All of the data that follows should be written out exactly.

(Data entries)
+++++

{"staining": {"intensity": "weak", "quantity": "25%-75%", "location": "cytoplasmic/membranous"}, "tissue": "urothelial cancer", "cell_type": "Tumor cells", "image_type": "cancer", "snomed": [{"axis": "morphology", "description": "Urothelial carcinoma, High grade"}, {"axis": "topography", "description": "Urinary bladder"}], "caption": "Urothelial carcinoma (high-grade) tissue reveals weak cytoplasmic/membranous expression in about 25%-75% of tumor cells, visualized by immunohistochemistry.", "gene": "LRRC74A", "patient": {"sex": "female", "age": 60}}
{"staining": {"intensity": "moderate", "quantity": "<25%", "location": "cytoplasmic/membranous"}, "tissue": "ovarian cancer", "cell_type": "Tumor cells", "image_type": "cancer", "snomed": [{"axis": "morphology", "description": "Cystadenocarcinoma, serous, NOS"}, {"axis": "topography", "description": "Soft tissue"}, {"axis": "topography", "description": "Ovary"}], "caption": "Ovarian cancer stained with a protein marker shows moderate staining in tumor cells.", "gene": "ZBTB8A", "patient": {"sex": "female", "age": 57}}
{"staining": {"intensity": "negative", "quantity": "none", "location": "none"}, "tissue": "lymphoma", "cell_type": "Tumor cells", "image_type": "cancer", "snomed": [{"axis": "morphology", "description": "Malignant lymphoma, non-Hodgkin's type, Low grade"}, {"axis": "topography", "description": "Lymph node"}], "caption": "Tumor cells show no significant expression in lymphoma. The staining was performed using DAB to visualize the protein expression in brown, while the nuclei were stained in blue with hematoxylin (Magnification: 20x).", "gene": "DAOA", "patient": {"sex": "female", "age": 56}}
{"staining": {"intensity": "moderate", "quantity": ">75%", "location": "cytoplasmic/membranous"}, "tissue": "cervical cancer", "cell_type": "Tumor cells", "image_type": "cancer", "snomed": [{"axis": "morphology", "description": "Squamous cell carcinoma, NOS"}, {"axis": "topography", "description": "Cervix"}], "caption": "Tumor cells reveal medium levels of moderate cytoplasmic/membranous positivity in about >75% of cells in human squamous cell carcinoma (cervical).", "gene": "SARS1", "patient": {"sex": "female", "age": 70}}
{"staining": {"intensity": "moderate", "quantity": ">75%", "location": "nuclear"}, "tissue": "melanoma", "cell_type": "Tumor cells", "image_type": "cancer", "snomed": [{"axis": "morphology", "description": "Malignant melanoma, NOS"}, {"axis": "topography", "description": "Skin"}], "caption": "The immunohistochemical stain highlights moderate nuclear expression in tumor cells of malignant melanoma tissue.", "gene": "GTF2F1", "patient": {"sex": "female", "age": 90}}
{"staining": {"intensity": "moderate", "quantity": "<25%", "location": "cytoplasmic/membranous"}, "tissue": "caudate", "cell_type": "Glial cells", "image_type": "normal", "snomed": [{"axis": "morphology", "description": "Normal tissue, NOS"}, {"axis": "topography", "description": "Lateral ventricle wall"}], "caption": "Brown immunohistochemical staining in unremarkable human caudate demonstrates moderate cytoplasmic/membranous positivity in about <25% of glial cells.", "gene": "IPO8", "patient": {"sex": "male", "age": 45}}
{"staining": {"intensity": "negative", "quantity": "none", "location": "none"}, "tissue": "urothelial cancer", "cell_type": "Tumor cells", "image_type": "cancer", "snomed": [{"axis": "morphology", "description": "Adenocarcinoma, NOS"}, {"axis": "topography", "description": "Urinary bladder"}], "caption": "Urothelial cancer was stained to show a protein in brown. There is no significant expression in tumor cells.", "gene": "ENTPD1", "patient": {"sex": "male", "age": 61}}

+++++

_Answer section_:
{"staining": {"intensity": "weak", "quantity": "25%-75%", "location": "cytoplasmic/membranous"}, "tissue": "urothelial cancer", "cell_type": "Tumor cells", "image_type": "cancer", "snomed": [{"axis": "morphology", "description": "Urothelial carcinoma, High grade"}, {"axis": "topography", "description": "Urinary bladder"}], "caption": "Urothelial carcinoma (high-grade) tissue reveals weak cytoplasmic/membranous expression in about 25%-75% of tumor cells, visualized by immunohistochemistry.", "gene": "LRRC74A", "patient": {"sex": "female", "age": 60}}
{"staining": {"intensity": "moderate", "quantity": "<25%", "location": "cytoplasmic/membranous"}, "tissue": "ovarian cancer", "cell_type": "Tumor cells", "image_type": "cancer", "snomed": [{"axis": "morphology", "description": "Cystadenocarcinoma, serous, NOS"}, {"axis": "topography", "description": "Soft tissue"}, {"axis": "topography", "description": "Ovary"}], "caption": "Ovarian cancer stained with a protein marker shows moderate staining in tumor cells.", "gene": "ZBTB8A", "patient": {"sex": "female", "age": 57}}
{"staining": {"intensity": "negative", "quantity": "none", "location": "none"}, "tissue": "lymphoma", "cell_type": "Tumor cells", "image_type": "cancer", "snomed": [{"axis": "morphology", "description": "Malignant lymphoma, non-Hodgkin's type, Low grade"}, {"axis": "topography", "description": "Lymph node"}], "caption": "Tumor cells show no significant expression in lymphoma. The staining was performed using DAB to visualize the protein expression in brown, while the nuclei were stained in blue with hematoxylin (Magnification: 20x).", "gene": "DAOA", "patient": {"sex": "female", "age": 56}}
{"staining": {"intensity": "moderate", "quantity": ">75%", "location": "cytoplasmic/membranous"}, "tissue": "cervical cancer", "cell_type": "Tumor cells", "image_type": "cancer", "snomed": [{"axis": "morphology", "description": "Squamous cell carcinoma, NOS"}, {"axis": "topography", "description": "Cervix"}], "caption": "Tumor cells reveal medium levels of moderate cytoplasmic/membranous positivity in about >75% of cells in human squamous cell carcinoma (cervical).", "gene": "SARS1", "patient": {"sex": "female", "age": 70}}
{"staining": {"intensity": "moderate", "quantity": ">75%", "location": "nuclear"}, "tissue": "melanoma", "cell_type": "Tumor cells", "image_type": "cancer", "snomed": [{"axis": "morphology", "description": "Malignant melanoma, NOS"}, {"axis": "topography", "description": "Skin"}], "caption": "The immunohistochemical stain highlights moderate nuclear expression in tumor cells of malignant melanoma tissue.", "gene": "GTF2F1", "patient": {"sex": "female", "age": 90}}
{"staining": {"intensity": "moderate", "quantity": "<25%", "location": "cytoplasmic/membranous"}, "tissue": "caudate", "cell_type": "Glial cells", "image_type": "normal", "snomed": [{"axis": "morphology", "description": "Normal tissue, NOS"}, {"axis": "topography", "description": "Lateral ventricle wall"}], "caption": "Brown immunohistochemical staining in unremarkable human caudate demonstrates moderate cytoplasmic/membranous positivity in about <25% of glial cells.", "gene": "IPO8", "patient": {"sex": "male", "age": 45}}
{"staining": {"intensity": "negative", "quantity": "none", "location": "none"}, "tissue": "urothelial cancer", "cell_type": "Tumor cells", "image_type": "cancer", "snomed": [{"axis": "morphology", "description": "Adenocarcinoma, NOS"}, {"axis": "topography", "description": "Urinary bladder"}], "caption": "Urothelial cancer was stained to show a protein in brown. There is no significant expression in tumor cells.", "gene": "ENTPD1", "patient": {"sex": "male", "age": 61}}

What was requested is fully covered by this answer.